The preferred embodiments of the invention disclosed above are intended only to assist in the explanation of the invention. The preferred embodiments are not intended to be exhaustive or to limit the invention to the precise form disclosed. Obviously, many modifications and variations are possible in light of the above teaching. The embodiments were chosen and described in order to best explain the principles of the invention and the practical application, to thereby enable others skilled in the art to best understand and utilize the invention. The invention is limited only by the claims and the full scope and equivalents thereof.

Claims

1. The utility model provides a pile up neatly device for MPP power tube processing, includes piles up frame (1), its characterized in that: one side of the stacking frame (1) is fixedly provided with a guide mechanism (2) through a bolt, a movable cavity (5) is symmetrically formed in the stacking frame (1), a movable plate (6) is slidably connected to one side of the top of the movable cavity (5), a rotating box (8) is slidably connected to the movable plate (6), and a clamping and fixing mechanism (9) is arranged at the bottom of the rotating box (8);

the utility model provides a press from both sides fixed establishment (9) including second casing (901), tooth axle (903), tooth cover (904) and semicircle arc (907), the bottom of rotating case (8) is through bolt fastening has second casing (901), and is located the bottom inner wall of second casing (901) and be connected with motor (902) through the bolt fastening, the output of motor (902) is fixed with tooth axle (903) through spot welding, there is tooth cover (904) through bearing swing joint in second casing (901), and is located one side of tooth cover (904) and be fixed with first change tooth (905) through the bolt fastening, one end of tooth axle (903) runs through tooth cover (904) and first change tooth (905) and is fixed with second change tooth (906) through the spot welding respectively, one side of tooth axle (903) and tooth cover (904) is connected through gear engagement, symmetrical swing joint has semicircle arc (907) in second casing (901), and be located one side of semicircle arc (907) respectively with first change tooth (905), second change tooth (908) and be located the bottom of second casing (903) and be connected with electric putter (908) through the bolt fastening.
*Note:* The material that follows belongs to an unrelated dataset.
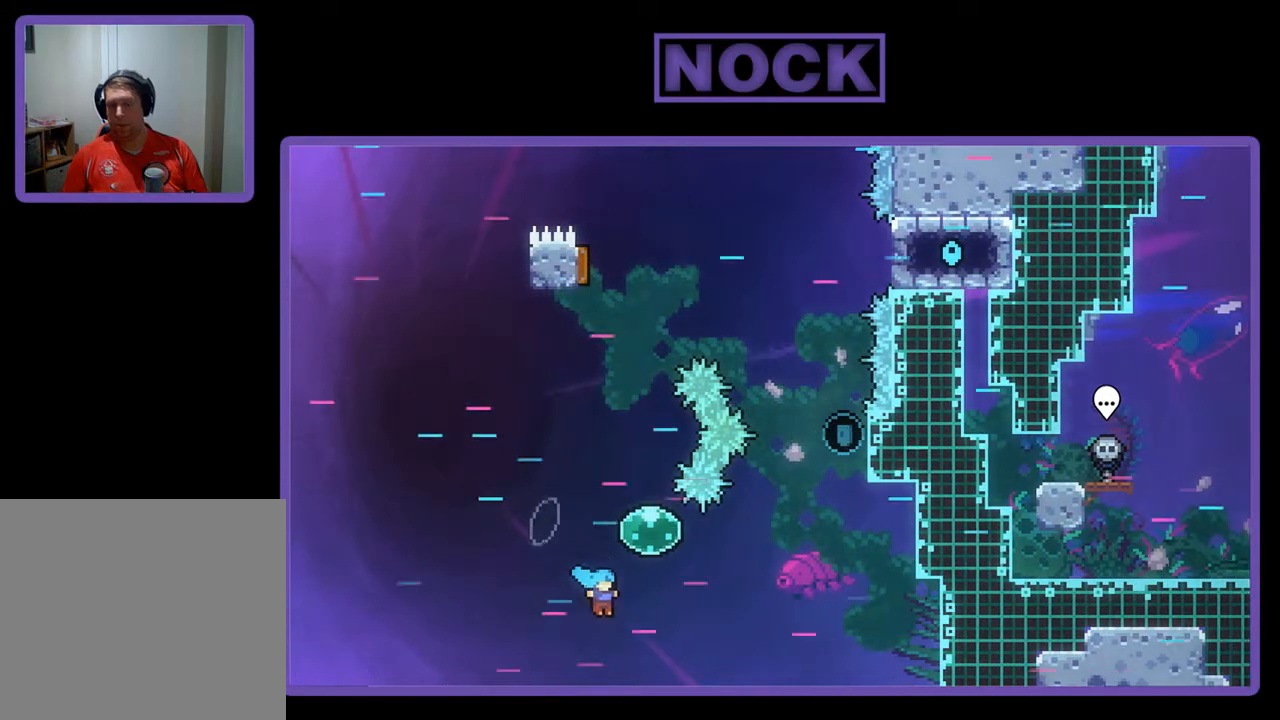
{"buttons": ["DPAD_RIGHT"], "left_stick": "center", "events": [[33, "CIRCLE", "down"], [300, "R2", "up"], [367, "CIRCLE", "up"], [367, "DPAD_UP", "up"]]}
2. The palletizing device for processing the MPP power tube according to claim 1, wherein: guiding mechanism (2) are including first casing (201), pivot (202), connecting rod (203) and rubber clamp post (205), one side top of stacking up frame (1) is through bolt fastening has first casing (201), and is located first casing (201) both sides inner wall and have pivot (202) through bearing swing joint, the even cover of outer wall of pivot (202) is established and is fixed with connecting rod (203), and is located one end swing joint of connecting rod (203) has rubber clamp post (205), the bottom cover of rubber clamp post (205) is established and is connected with link belt (204).

3. The palletizing device for processing the MPP power tube according to claim 2, wherein: the top one side of stacking frame (1) is through bearing swing joint respectively has first running wheel (3), second running wheel (4) and leading wheel (7), the top both sides of fly leaf (6) and rotation case (8) are through bearing swing joint having leading wheel (7), and are located leading wheel (7), first running wheel (3) and second running wheel (4) cover and are equipped with the drive belt.

4. A palletizing apparatus for MPP power tube processing as in claim 3, wherein: the two sides of the stacking frame (1) are symmetrically provided with through grooves (10), moving beams (11) are slidably connected in the through grooves (10), sucker boxes (12) are slidably connected on the moving beams (11), one side of the stacking frame (1) is uniformly provided with a base plate (13), and conveying columns (14) are arranged in the stacking frame (1).

5. The palletizing device for processing the MPP power tube as recited in claim 4, wherein: one side sliding connection of movable chamber (5) has expansion plate (15), and is located expansion plate (15) inner wall and offered slide (16), sliding connection has slide (17) in slide (16), and is located slide (17) bottom joint and have triangle clamping lever (18), the one end joint of slide (17) has trapezoidal fixture block (19), one side and trapezoidal fixture block (19) of triangle clamping lever (18) rotate to be connected, torsion spring (20) are installed with trapezoidal fixture block (19) rotation junction to triangle clamping lever (18), telescopic column (21) are installed to one side inner wall of expansion plate (15), in expansion plate (15) and be located slide (16) internal rotation and be connected with heating clamp lever (23), wire storage box (22) are installed to one side of expansion plate (15).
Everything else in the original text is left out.